Ook had op de vraag naar de relatie tussen de rioolgassen en de EAA met meer voorzichtigheid
kunnen worden gereflecteerd, zoals de huisarts ook heeft erkend. Niet alleen stond
de diagnose niet vast (niet PA of anderszins bevestigd), maar ook zijn er varianten
van EAA die wel verband kunnen houden met blootstelling aan bepaalde gassen.

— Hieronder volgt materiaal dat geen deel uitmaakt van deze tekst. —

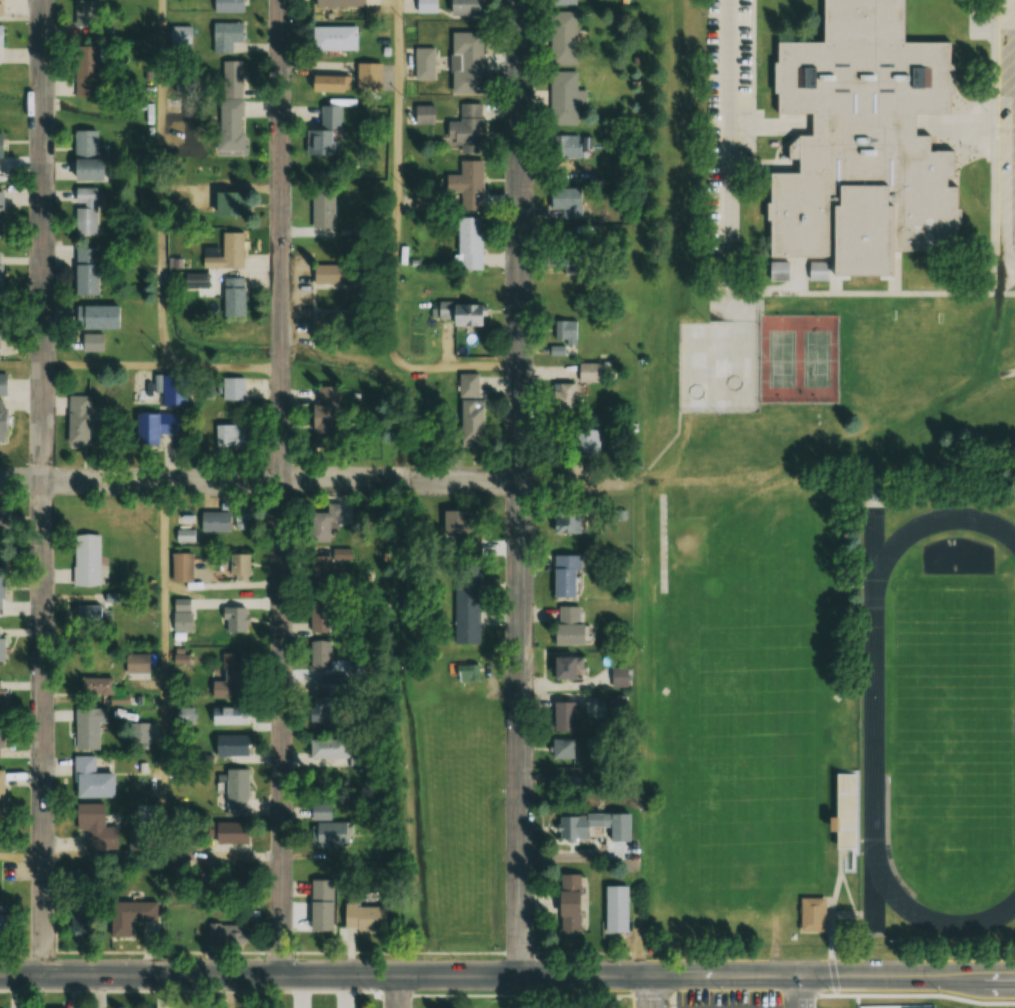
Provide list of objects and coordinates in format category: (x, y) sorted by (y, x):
building: (562, 2)
building: (338, 3)
building: (228, 6)
building: (422, 6)
building: (462, 7)
building: (1, 8)
building: (86, 17)
building: (225, 36)
building: (562, 37)
building: (333, 38)
building: (466, 61)
building: (423, 63)
building: (85, 71)
building: (368, 76)
building: (329, 83)
building: (565, 97)
building: (230, 105)
building: (420, 114)
building: (466, 128)
building: (325, 132)
road: (725, 140)
building: (860, 140)
building: (1, 145)
building: (567, 145)
building: (85, 155)
road: (162, 184)
building: (466, 184)
building: (563, 199)
building: (230, 204)
building: (322, 206)
building: (84, 212)
building: (1, 214)
road: (395, 242)
building: (468, 243)
building: (227, 252)
building: (567, 255)
building: (777, 270)
building: (85, 271)
building: (0, 274)
building: (334, 274)
building: (196, 280)
building: (233, 297)
building: (460, 313)
building: (95, 317)
building: (330, 322)
building: (0, 328)
building: (565, 330)
building: (92, 342)
park: (799, 357)
park: (721, 366)
road: (102, 367)
road: (222, 368)
building: (588, 372)
building: (2, 385)
building: (175, 385)
building: (233, 388)
building: (564, 394)
building: (324, 418)
building: (2, 420)
building: (78, 420)
building: (472, 422)
building: (153, 427)
building: (227, 437)
building: (586, 441)
road: (315, 480)
road: (282, 487)
road: (520, 487)
road: (42, 488)
building: (874, 489)
building: (5, 518)
building: (241, 518)
building: (214, 521)
building: (324, 521)
building: (566, 522)
building: (185, 535)
building: (470, 542)
building: (86, 559)
building: (237, 566)
building: (181, 567)
building: (322, 570)
building: (565, 575)
building: (1, 587)
building: (467, 606)
building: (181, 614)
building: (87, 615)
building: (233, 619)
building: (567, 625)
building: (1, 644)
building: (320, 655)
building: (136, 662)
building: (566, 667)
building: (619, 676)
building: (229, 678)
building: (102, 689)
building: (325, 695)
building: (1, 698)
building: (228, 716)
building: (563, 716)
park: (954, 718)
track: (870, 720)
building: (88, 727)
road: (164, 728)
building: (1, 739)
building: (230, 745)
building: (327, 747)
building: (562, 748)
building: (92, 779)
building: (236, 792)
building: (1, 794)
building: (843, 812)
building: (572, 826)
building: (96, 827)
building: (326, 827)
building: (622, 831)
building: (226, 832)
road: (21, 854)
building: (568, 903)
building: (321, 905)
building: (616, 910)
building: (361, 913)
building: (811, 913)
building: (130, 915)
building: (1, 921)
building: (228, 935)
road: (507, 975)
road: (399, 991)
road: (652, 991)
road: (851, 992)
park: (526, 1002)
street lamp: (670, 1005)

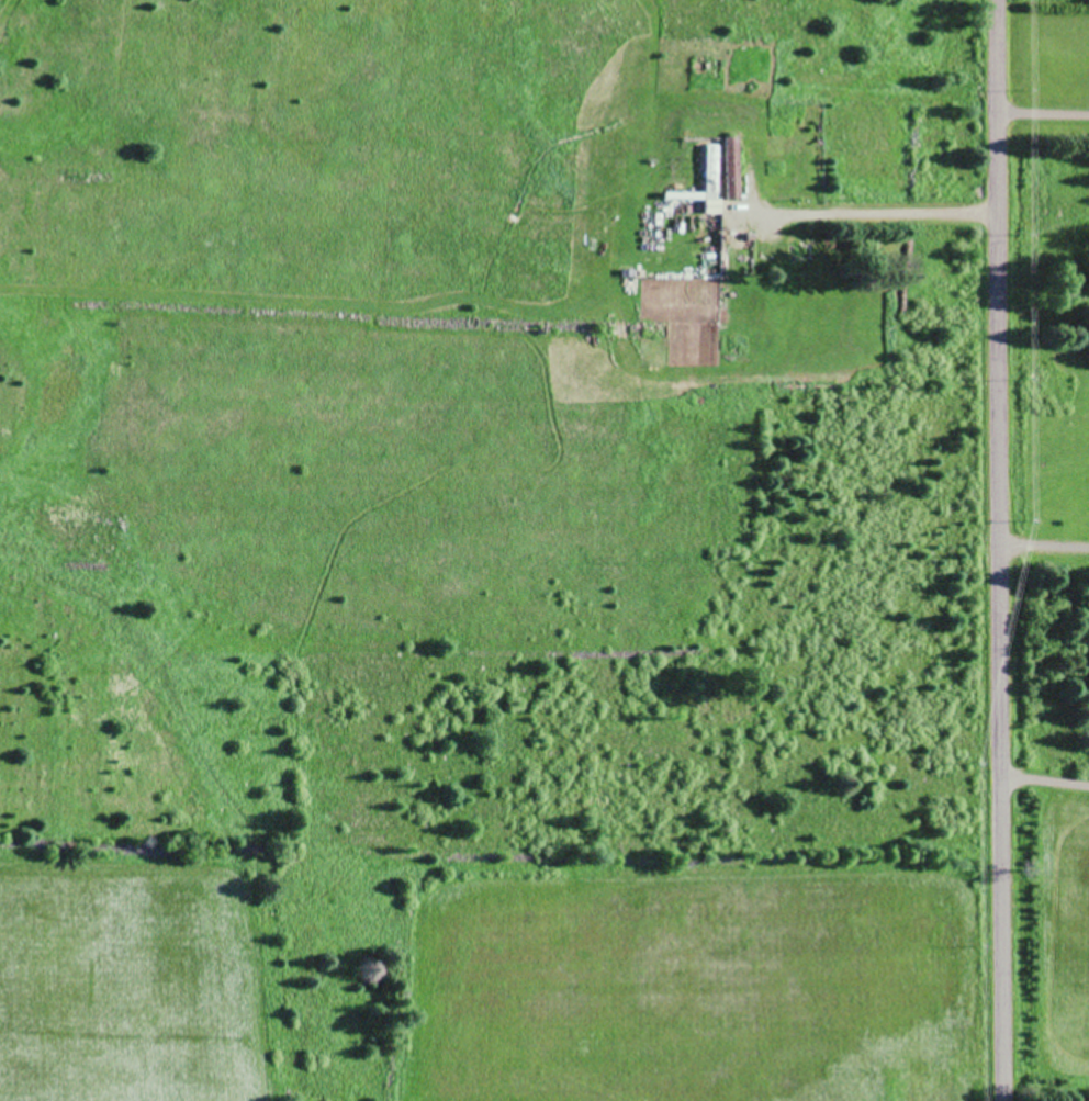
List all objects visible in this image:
building: (731, 165)
building: (711, 168)
road: (998, 550)

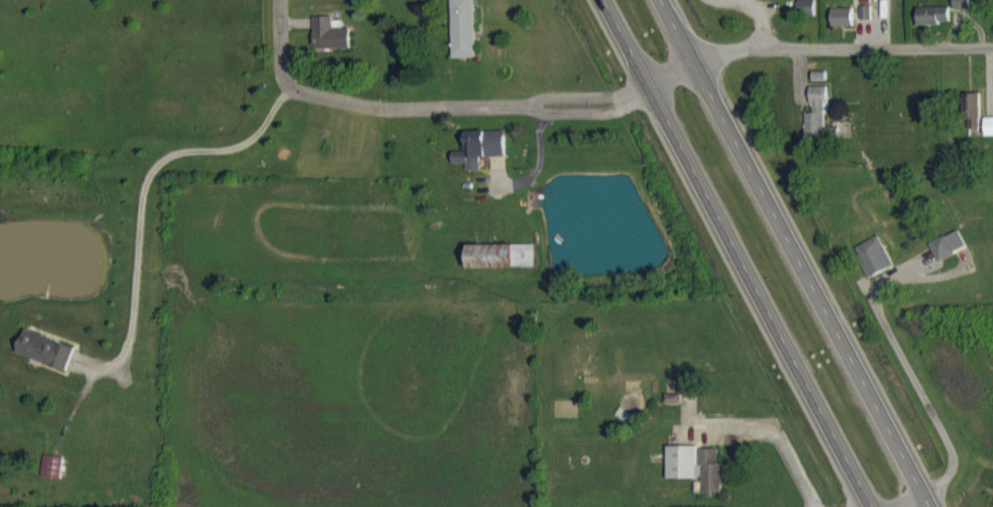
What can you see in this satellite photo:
building: (320, 0)
building: (960, 11)
road: (759, 17)
building: (805, 18)
building: (865, 24)
building: (932, 26)
building: (842, 28)
building: (463, 37)
road: (841, 42)
road: (278, 43)
building: (329, 46)
road: (503, 104)
building: (971, 122)
building: (819, 128)
building: (989, 137)
building: (481, 159)
road: (144, 193)
road: (800, 253)
road: (729, 254)
building: (947, 256)
building: (501, 267)
building: (873, 267)
building: (45, 361)
road: (914, 372)
building: (672, 410)
road: (787, 444)
building: (51, 478)
building: (697, 478)
road: (910, 500)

5.7 Een en ander brengt het college tot de conclusie dat dit klachtonderdeel gegrond
is.
Klachtonderdeel b) onjuiste conclusie
5.8 Ondanks de vastgestelde gebreken van het advies van de huisarts volgt het college
klager niet in zijn verwijt dat hij ten onrechte de conclusie heeft getrokken dat
er geen medische argumenten waren die wezen op vergiftiging door het inademen van
de rioolgassen in de woning. Klager leed aan een scala van aandoeningen, die weliswaar
mogelijk tijdelijk zijn verergerd door de blootstelling aan de rioolgassen, maar oorzakelijk
daaraan niet kunnen worden toegeschreven. Daarbij wijst het college erop dat zij de
conclusie van het advies slechts marginaal kan toetsen. Dit klachtonderdeel is derhalve
ongegrond.
Slotsom
5.9 Uit de overwegingen hiervoor volgt dat klachtonderdeel a) gegrond is en klachtonderdeel
b) ongegrond.
Maatregel
5.10 Wat betreft de op te leggen maatregel, acht het college een waarschuwing op zijn
plaats. Daarbij betrekt het college het feit dat de huisarts niet eerder tuchtrechtelijk
is veroordeeld. Tegelijk stelt het college vast dat de huisarts weliswaar enkele tekortkomingen
heeft erkend, maar er niet ten volle blijk van heeft gegeven te beseffen dat zijn
advisering niet aan de tuchtrechtelijk daaraan te stellen eisen voldoet.
6. De beslissing
Het college
-verklaart het eerste klachtonderdeel gegrond en het tweede klachtonderdeel ongegrond;
en -legt de huisarts een waarschuwing op.
Deze beslissing is gegeven door A.M.J.G. van Amsterdam, voorzitter, J.C.J. Dute, lid-jurist,
I. Boekhout, J.C. van der Molen en G.J. Dogterom, leden-beroepsgenoten, bijgestaan
door F.J.E. van Geijn, secretaris, en in het openbaar uitgesproken op 1 augustus 2023.